Historically, virtues have been central to the good life, and have been understood to be character traits constitutive of human flourishing. Virtues include qualities like fortitude, integrity, temperance, attentiveness, prudence, etc. Such traits are not developed overnight but require steady habituation over time.

These virtues involve more than merely knowing the answer to the question “what should I do?” but include a complex amalgam of intuition, character, and a type of know-how that emerges over a lifetime of formation, usually in community with others who are wise and virtuous. 

Virtues vs. Ethics

Ethics, by contrast, is less about persons, and more about actions, duties, and laws. It is the branch of philosophy dealing, among other things, with questions like, “Under what conditions would such-and-such be morally permissible?” Whereas virtue is, by definition, personal and human-specific, ethics can be discussed in the abstract, as when we formalize the ethics in different professional fields (i.e., business ethics, medical ethics, legal ethics, etc.)
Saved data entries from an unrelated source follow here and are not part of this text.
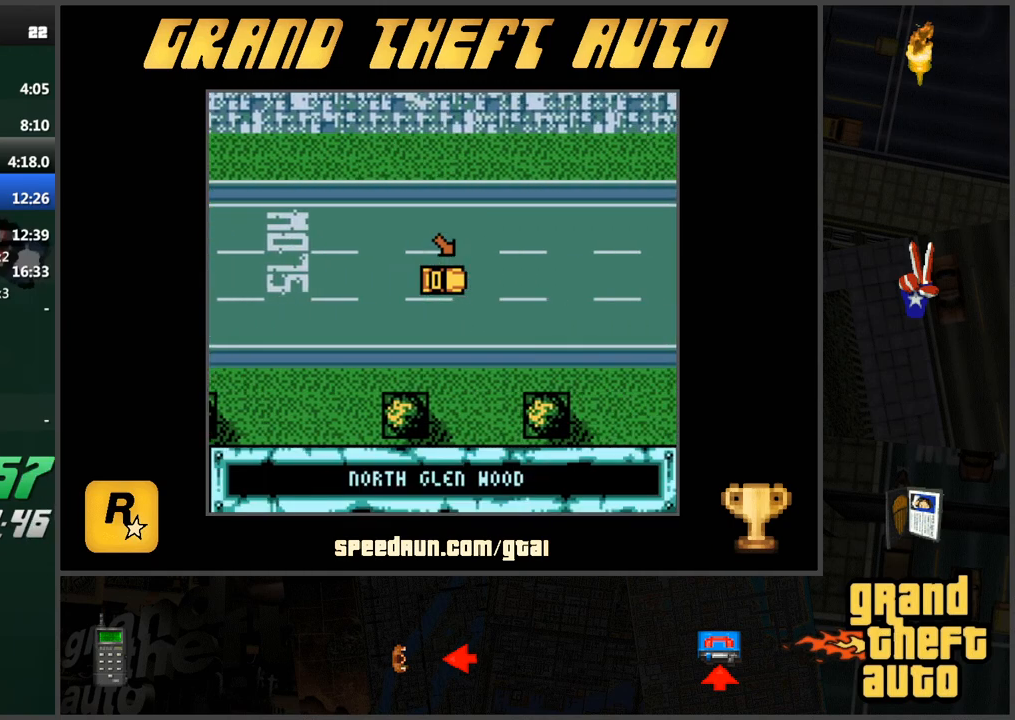
{"keys": ["w"], "events": []}
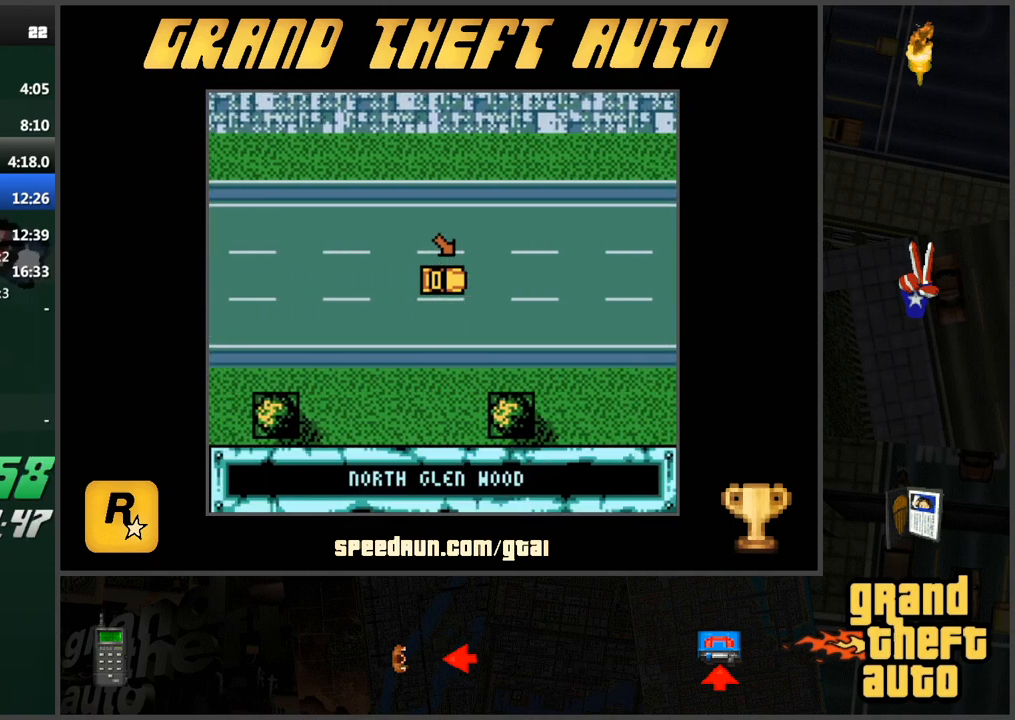
{"keys": ["w"], "events": []}
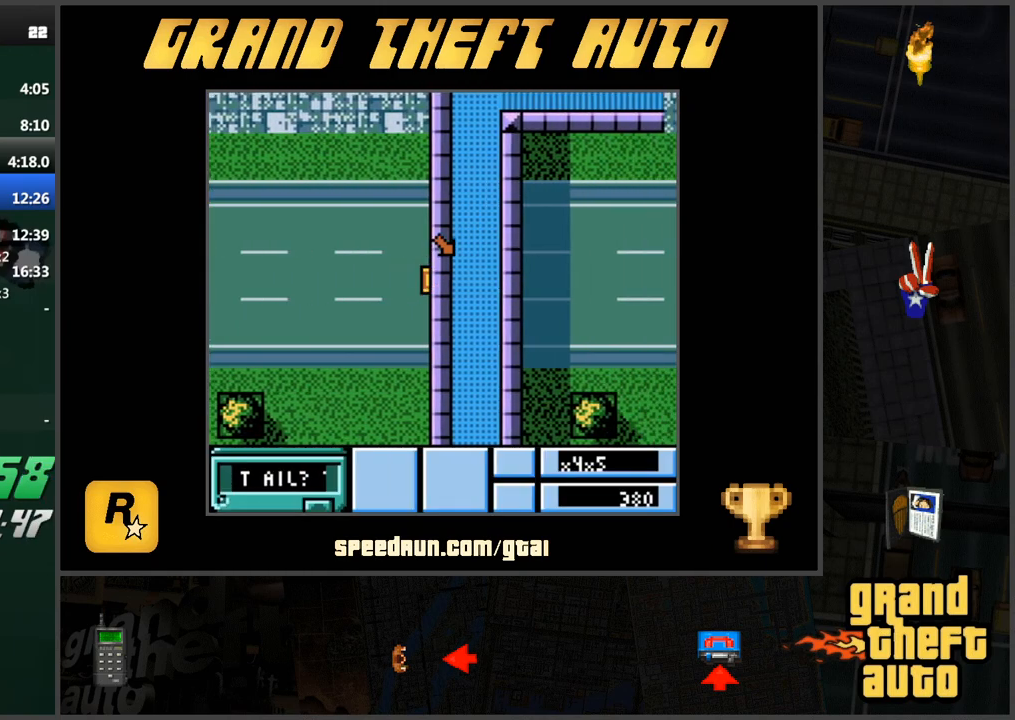
{"keys": ["w"], "events": []}
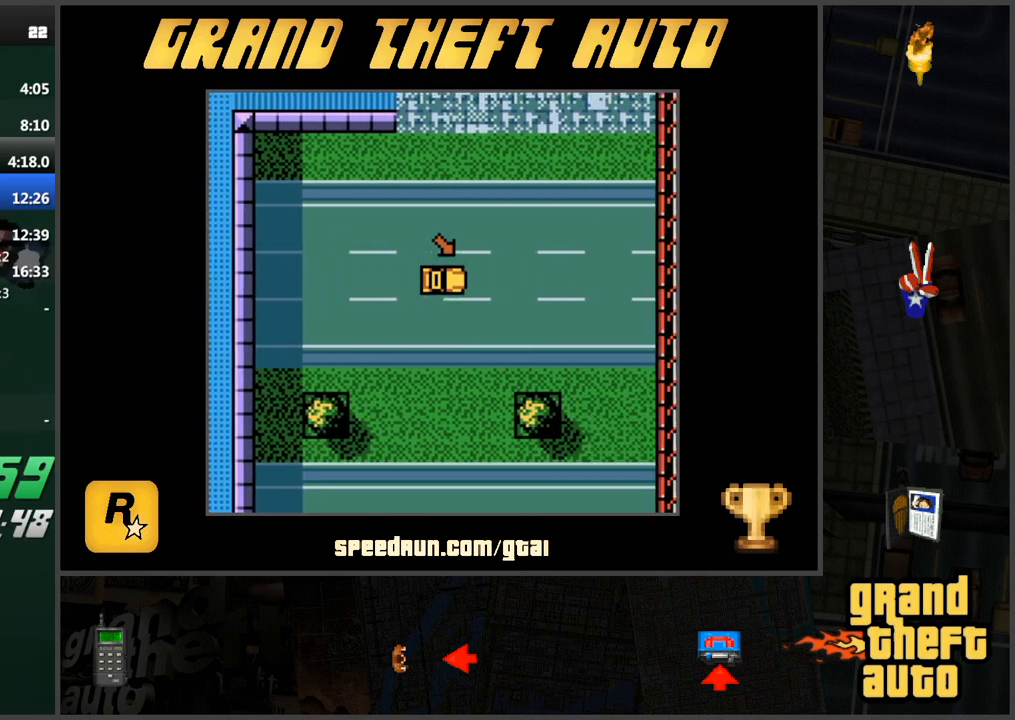
{"keys": ["w"], "events": []}
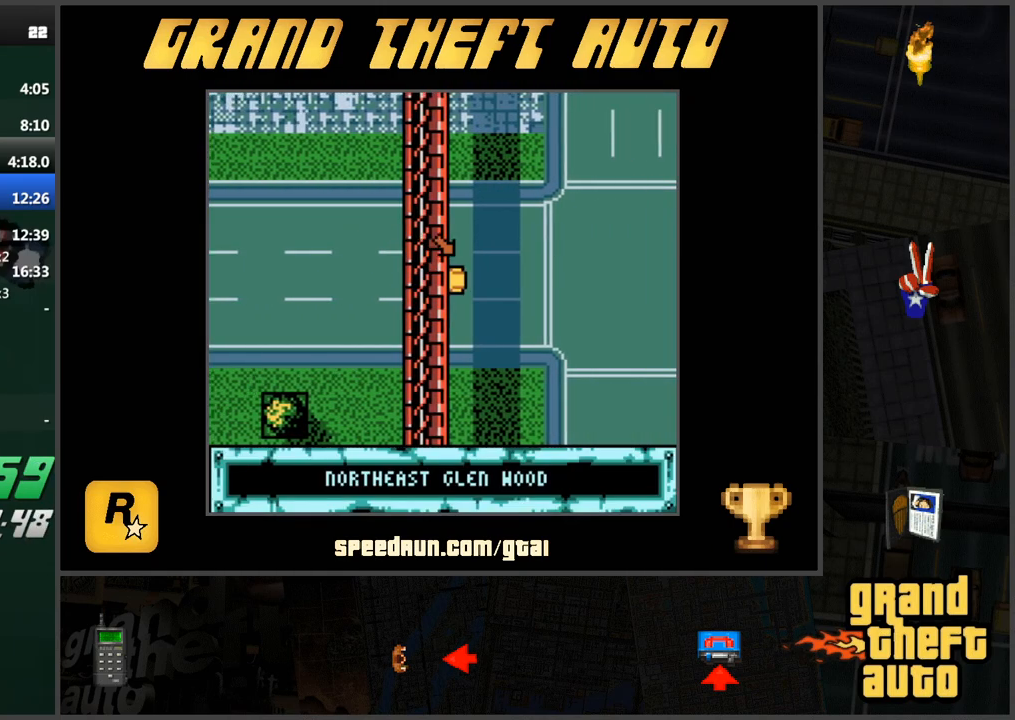
{"keys": ["w"], "events": []}
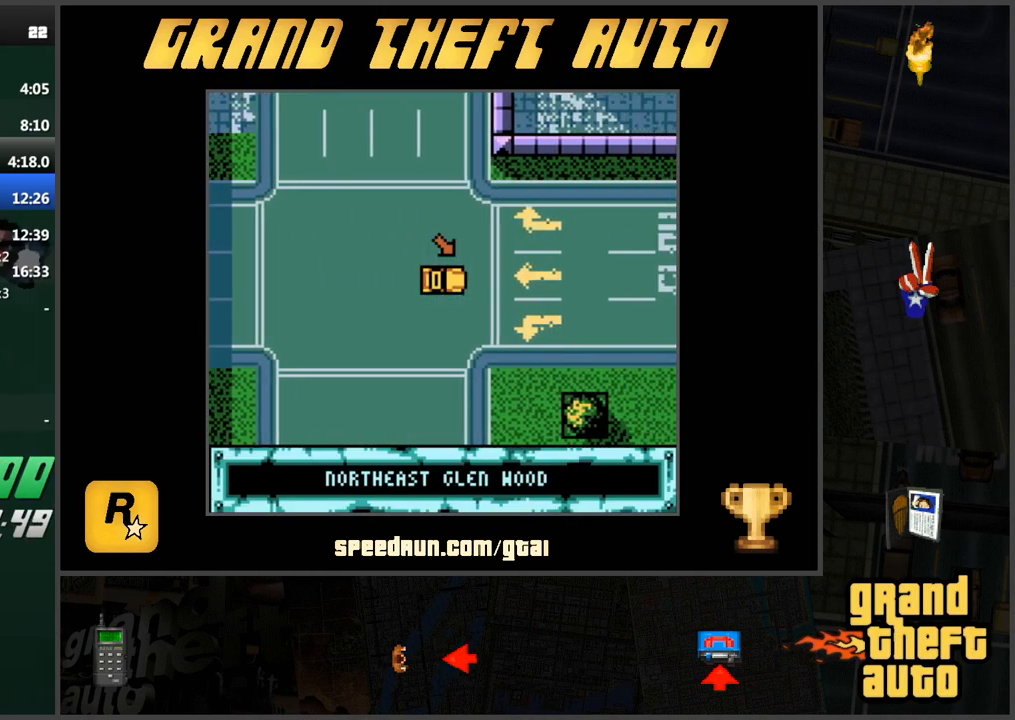
{"keys": ["w"], "events": []}
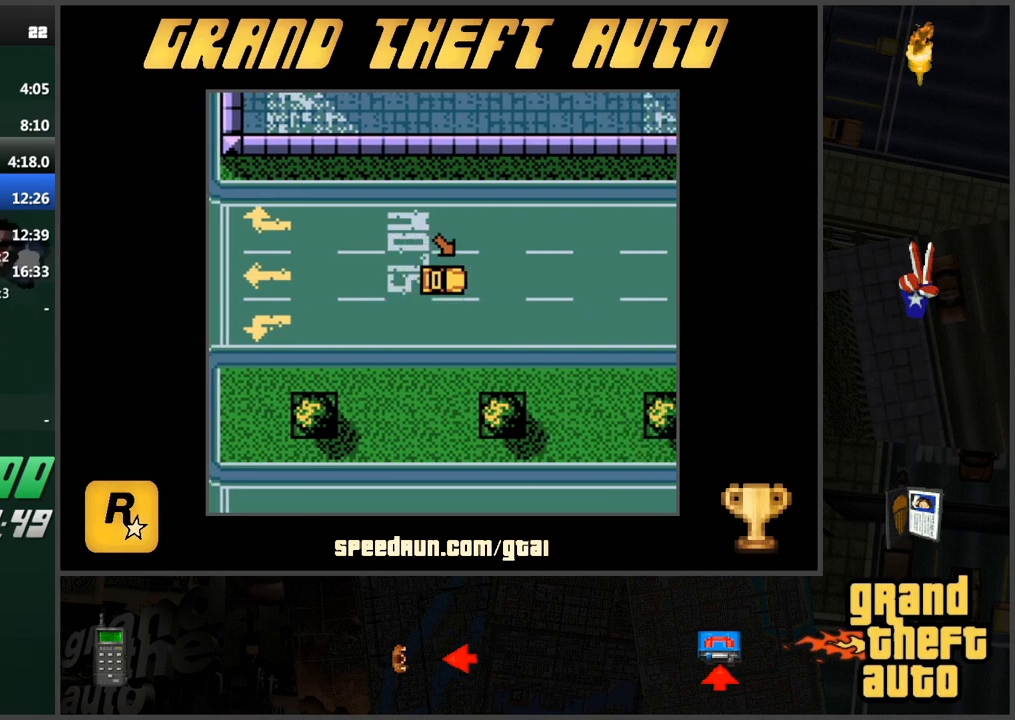
{"keys": ["w"], "events": []}
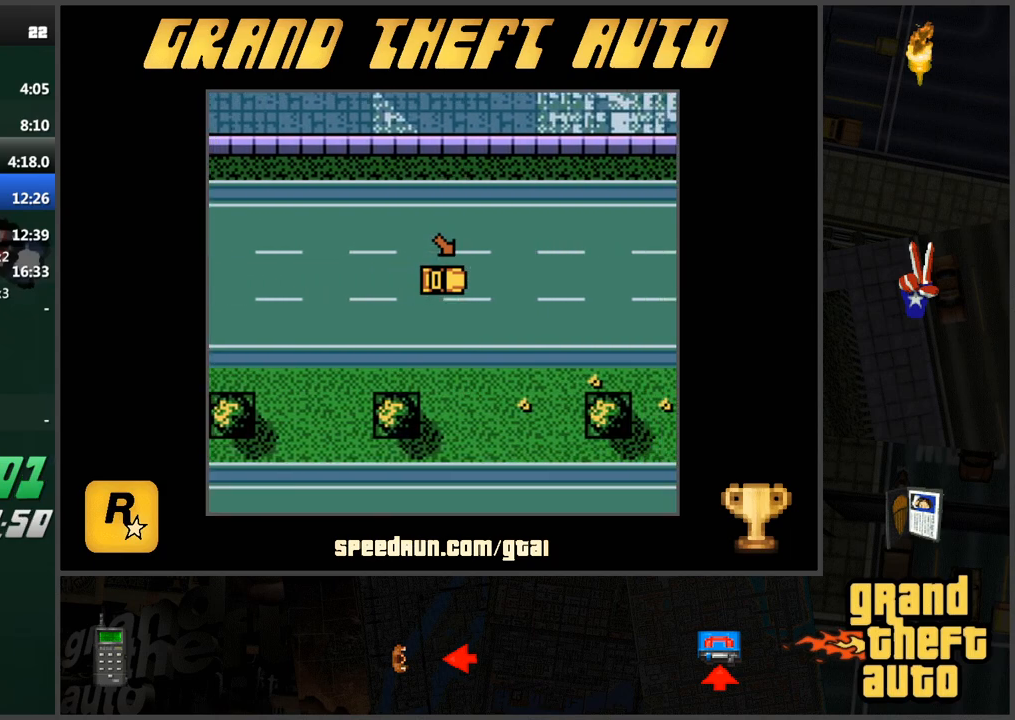
{"keys": ["w"], "events": []}
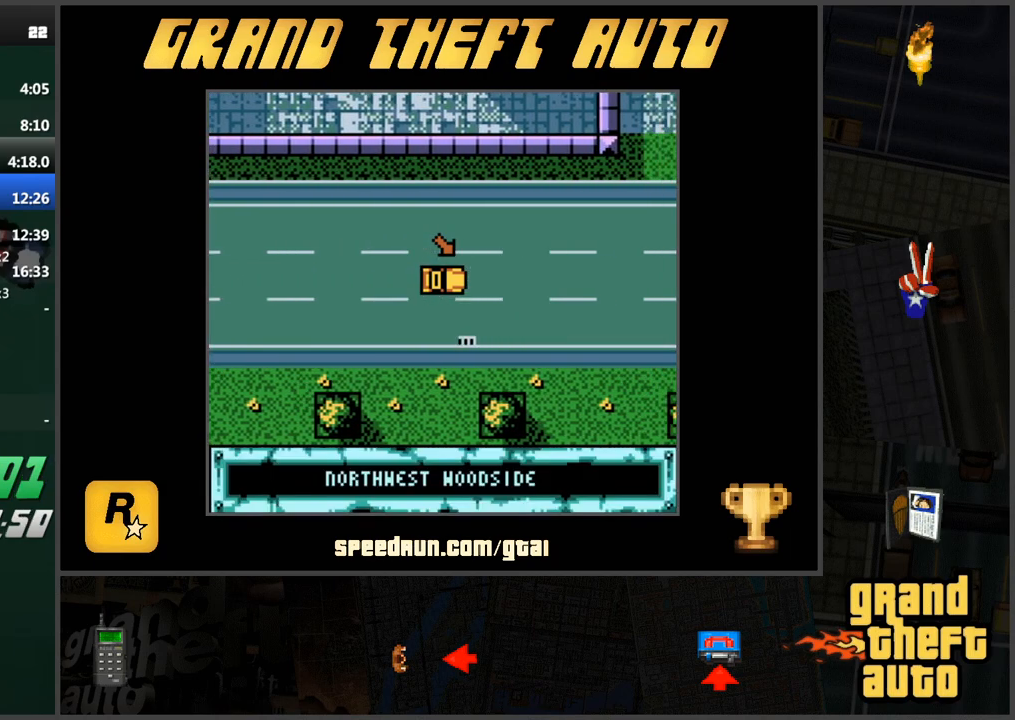
{"keys": ["w"], "events": []}
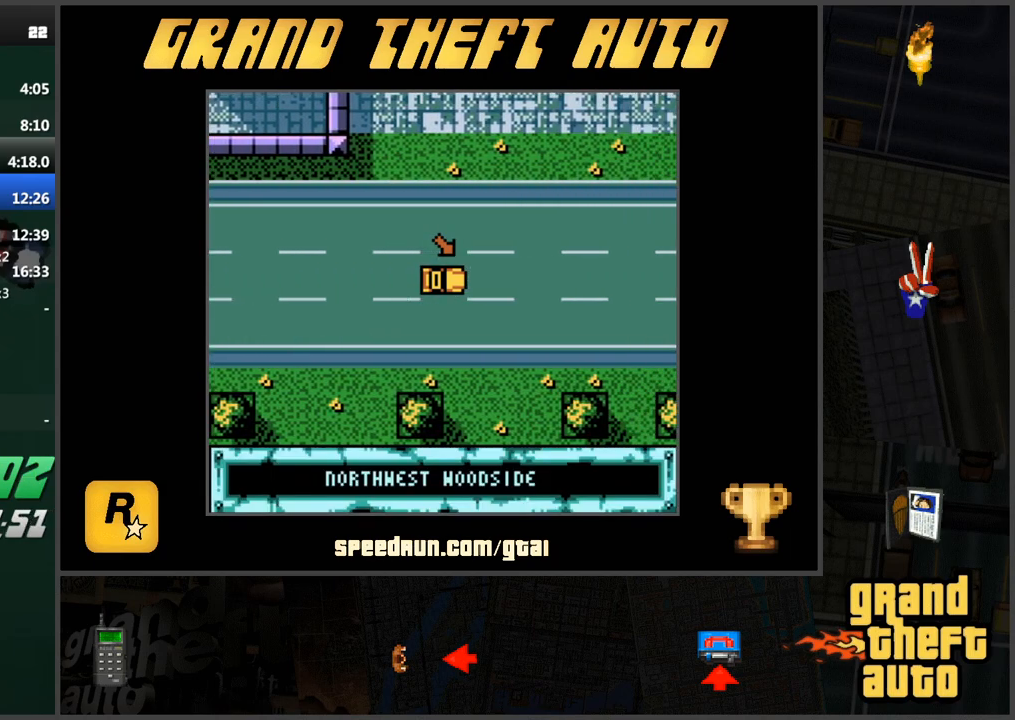
{"keys": ["w"], "events": []}
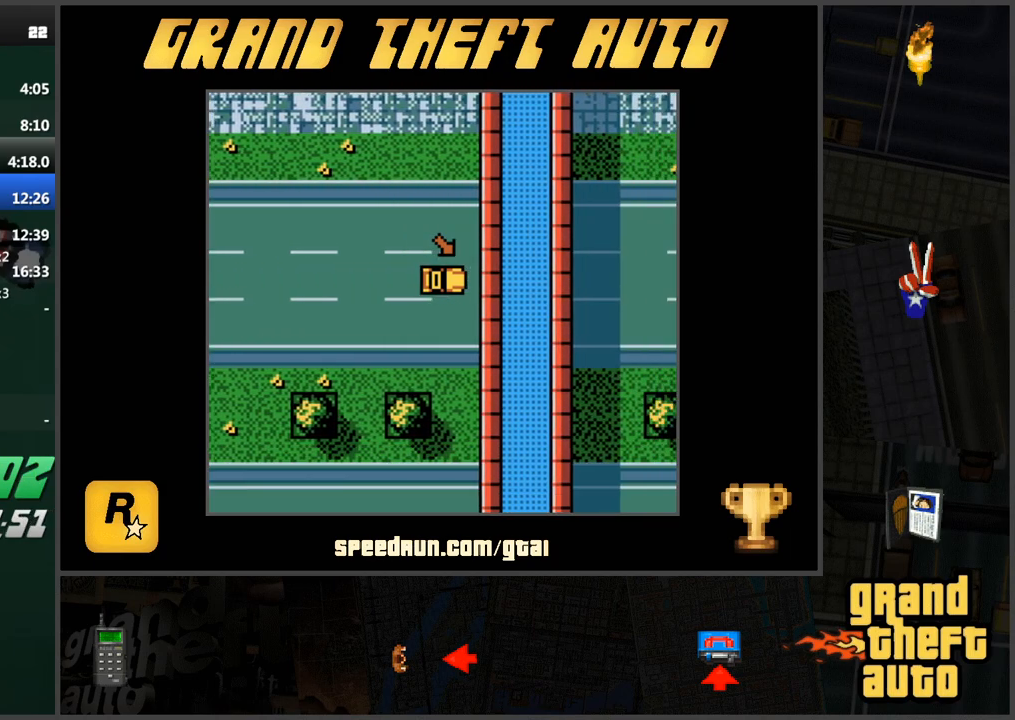
{"keys": ["w"], "events": []}
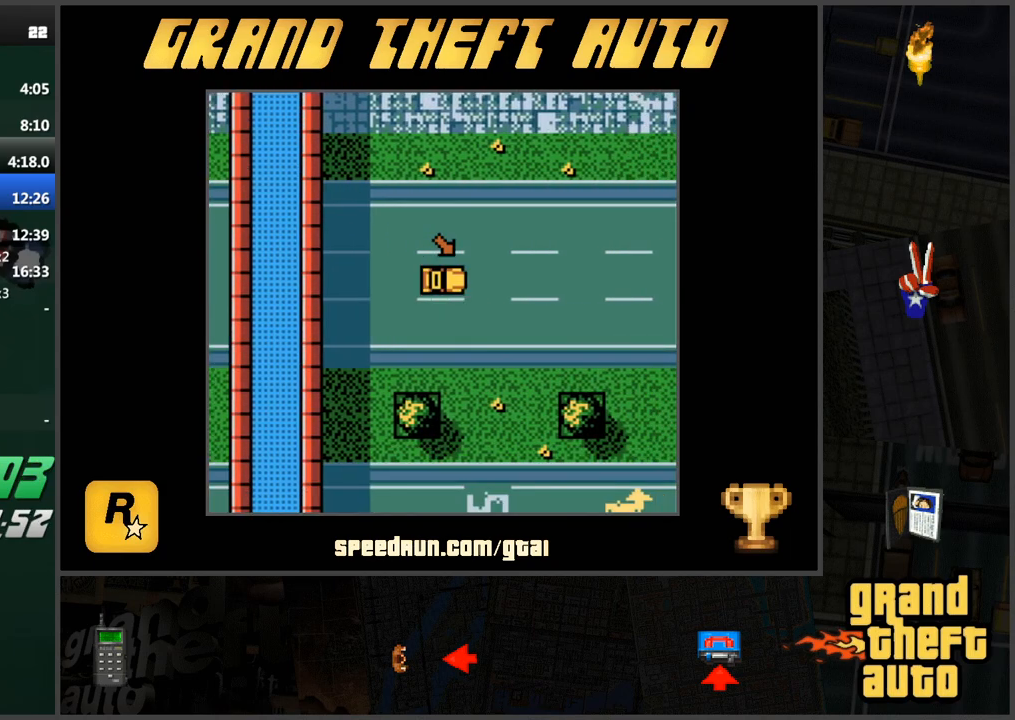
{"keys": ["w"], "events": []}
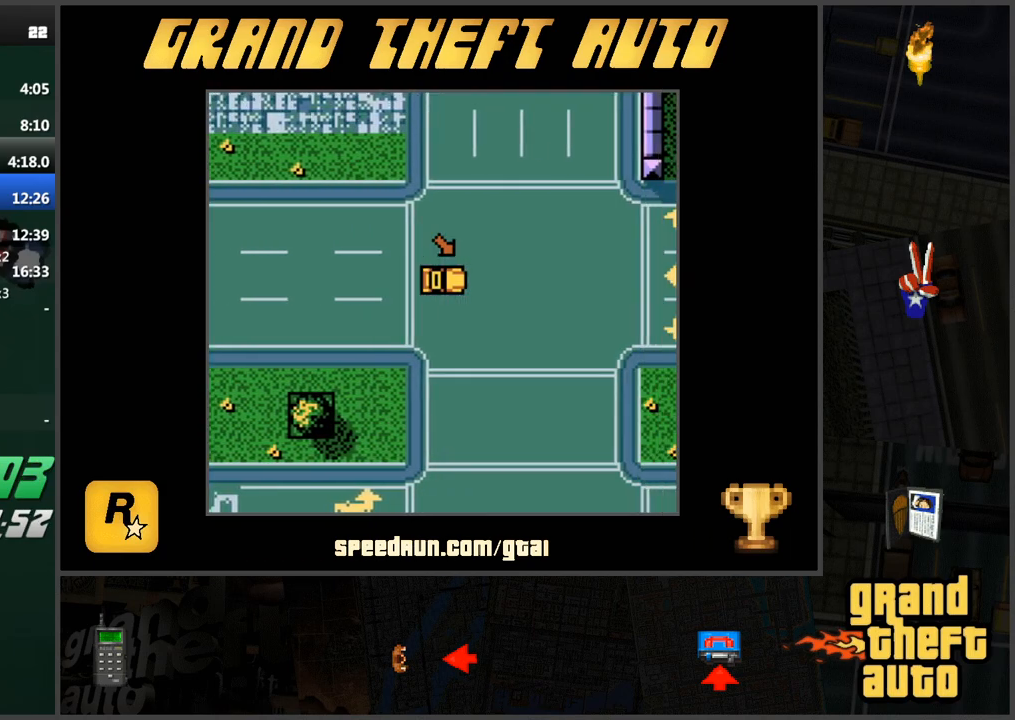
{"keys": ["w"], "events": []}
It isn’t hard to see why those involved in AI are focused on ethics while tending to neglect the virtues. On one level, this is purely practical: it’s comparatively easy to do ethics well, but very hard to excel at virtue. Ethics is something you can learn or teach quickly; virtue requires a lifetime of good habits and character formation. Ethics is something that can be programmed into a machine; virtue is something only humans can have.

How We Became a Post-Virtue Society

There are also historical-cultural reasons for the eclipse of virtue among AI researchers and practitioners. In his seminal work After Virtue, Alasdair MacIntyre showed that it was only after the Enlightenment that ethics and morality came to be perceived as something detached from teleology, and therefore separable from the questions of human flourishing that had been central to all previous accounts of the virtues. This led to a number of difficulties, including the classic is-ought problem made famous by David Hume: how do you infer normative claims from purely empirical observations?

In MacIntyre’s reading, what emerged from these shifts was "morality” coming to exist as its own domain, suspended in a nether realm that is neither theological, legal, aesthetic, nor phenomenological, occupying a cultural space entirely its own but with a rather hazy ontological status. By thus detaching morality from the rest of life, the philosophers of the 18th century created space for interminable questions about whether morality is even real (or, as the problem is often framed, whether morality is “objective”).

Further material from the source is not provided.